(Collected data)
* * * * * * *

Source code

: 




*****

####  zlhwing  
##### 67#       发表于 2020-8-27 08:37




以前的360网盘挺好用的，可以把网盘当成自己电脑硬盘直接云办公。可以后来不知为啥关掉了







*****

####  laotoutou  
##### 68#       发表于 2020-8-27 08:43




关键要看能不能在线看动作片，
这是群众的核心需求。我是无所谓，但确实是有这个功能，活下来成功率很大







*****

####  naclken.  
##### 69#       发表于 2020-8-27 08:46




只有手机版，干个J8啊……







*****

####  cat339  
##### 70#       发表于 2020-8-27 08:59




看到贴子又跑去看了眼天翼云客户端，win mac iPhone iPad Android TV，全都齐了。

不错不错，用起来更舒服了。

* * * * * * *

(Written task)
Copy every line of the records above exactly.

(Completed exercise)
Source code

: 




*****

####  zlhwing  
##### 67#       发表于 2020-8-27 08:37




以前的360网盘挺好用的，可以把网盘当成自己电脑硬盘直接云办公。可以后来不知为啥关掉了







*****

####  laotoutou  
##### 68#       发表于 2020-8-27 08:43




关键要看能不能在线看动作片，
这是群众的核心需求。我是无所谓，但确实是有这个功能，活下来成功率很大







*****

####  naclken.  
##### 69#       发表于 2020-8-27 08:46




只有手机版，干个J8啊……







*****

####  cat339  
##### 70#       发表于 2020-8-27 08:59




看到贴子又跑去看了眼天翼云客户端，win mac iPhone iPad Android TV，全都齐了。

不错不错，用起来更舒服了。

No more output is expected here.